### [PROBLEM DESCRIPTION]
Where an entry contains an image, skip the image and print the rest exactly.
- - - -
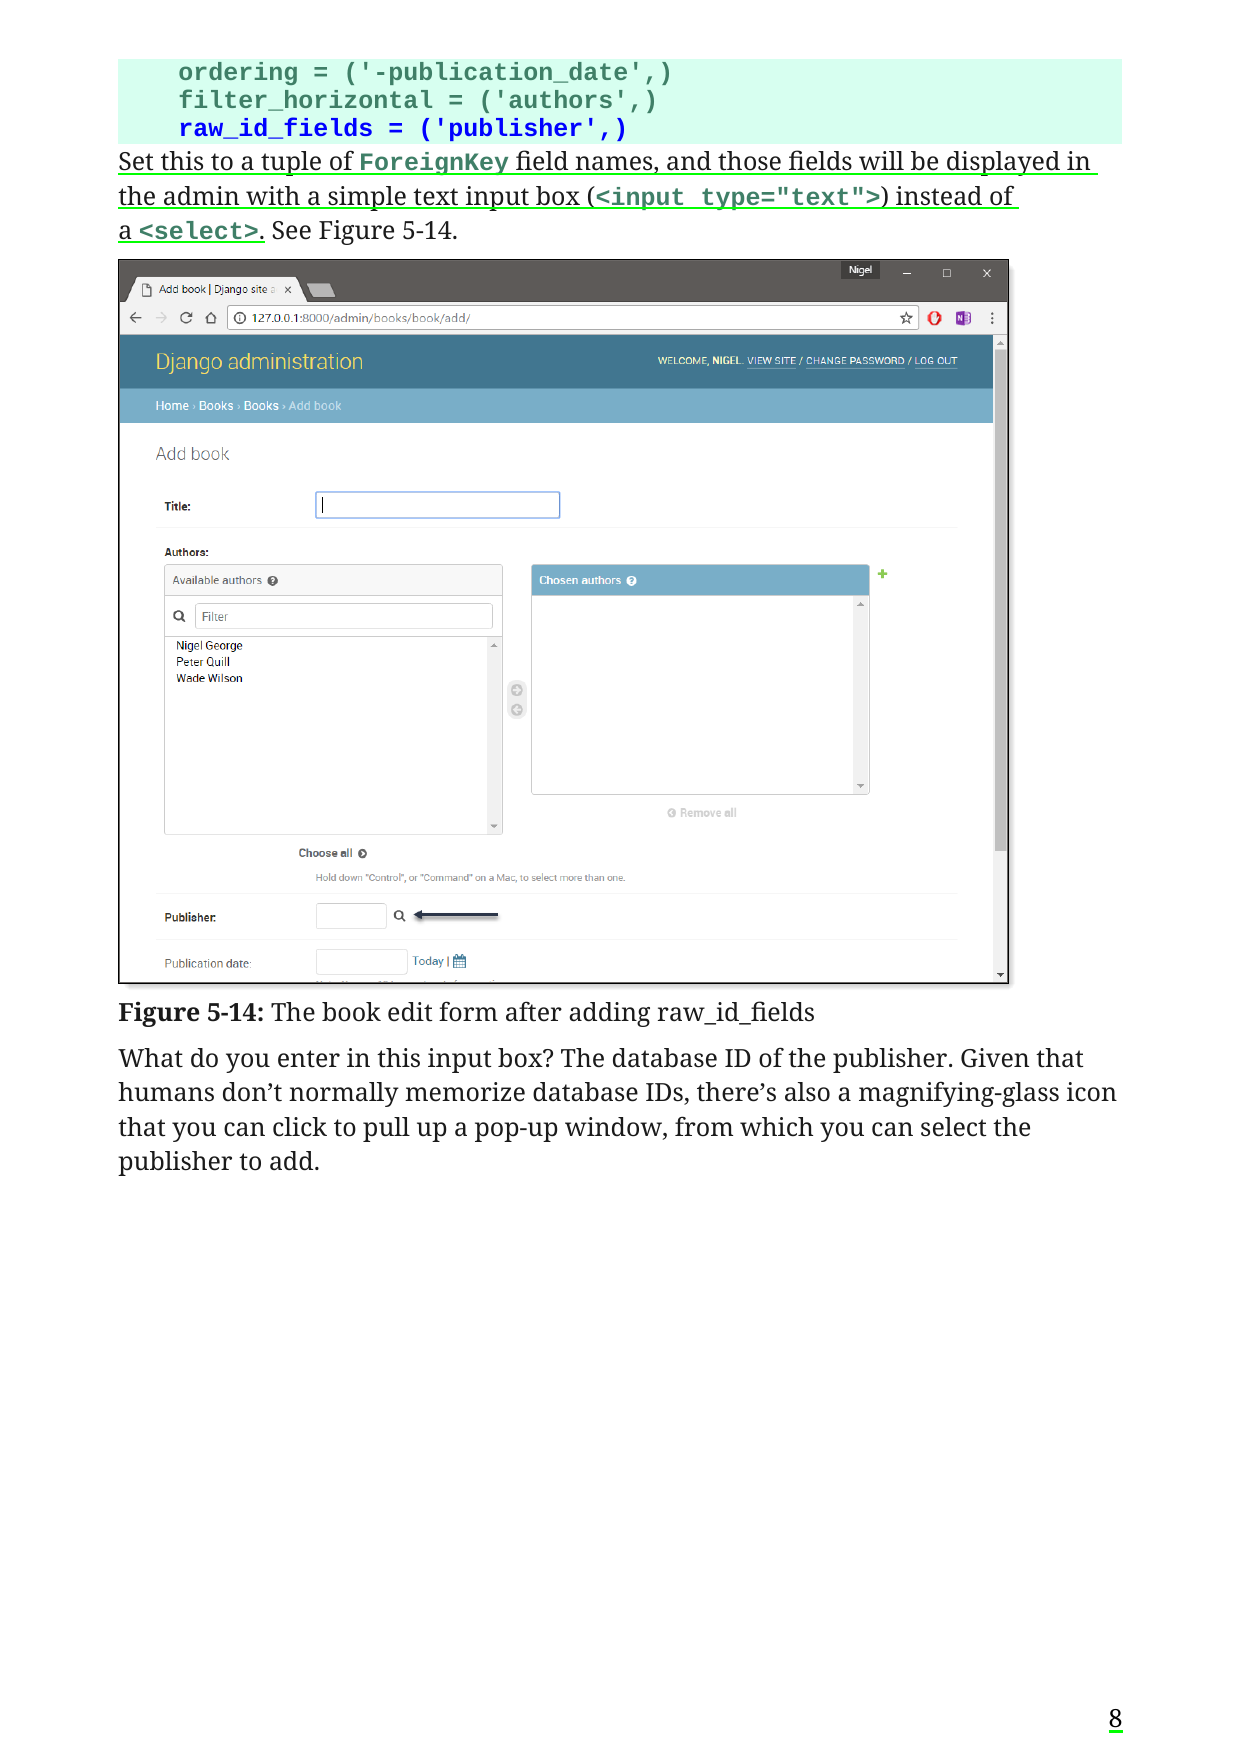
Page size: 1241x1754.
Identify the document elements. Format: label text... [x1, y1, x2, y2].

text What do you enter in this input box? The database ID of the publisher. Given that humans don’t normally memorize database IDs, there’s also a magnifying-glass icon that you can click to pull up a pop-up window, from which you can select the publisher to add. [118, 1041, 1122, 1177]
text Figure 5-14: The book edit form after adding raw_id_fields [118, 259, 1122, 1028]
picture [118, 259, 1020, 995]
text Set this to a tuple of ForeignKey field names, and those fields will be displayed in the admin with a simple text input box (<input type="text">) instead of a <select>. See Figure 5-14. [118, 144, 1122, 247]
text raw_id_fields = ('publisher',) [118, 116, 1122, 144]
text ordering = ('-publication_date',) [118, 59, 1122, 87]
text filter_horizontal = ('authors',) [118, 87, 1122, 116]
- - - -
### [WRITTEN SOLUTION]
Page size: 1241x1754.
Identify the document elements. Format: label text... [x1, y1, x2, y2].

text What do you enter in this input box? The database ID of the publisher. Given that humans don’t normally memorize database IDs, there’s also a magnifying-glass icon that you can click to pull up a pop-up window, from which you can select the publisher to add. [118, 1041, 1122, 1177]
text Figure 5-14: The book edit form after adding raw_id_fields [118, 259, 1122, 1028]
picture [118, 259, 1020, 995]
text Set this to a tuple of ForeignKey field names, and those fields will be displayed in the admin with a simple text input box (<input type="text">) instead of a <select>. See Figure 5-14. [118, 144, 1122, 247]
text raw_id_fields = ('publisher',) [118, 116, 1122, 144]
text ordering = ('-publication_date',) [118, 59, 1122, 87]
text filter_horizontal = ('authors',) [118, 87, 1122, 116]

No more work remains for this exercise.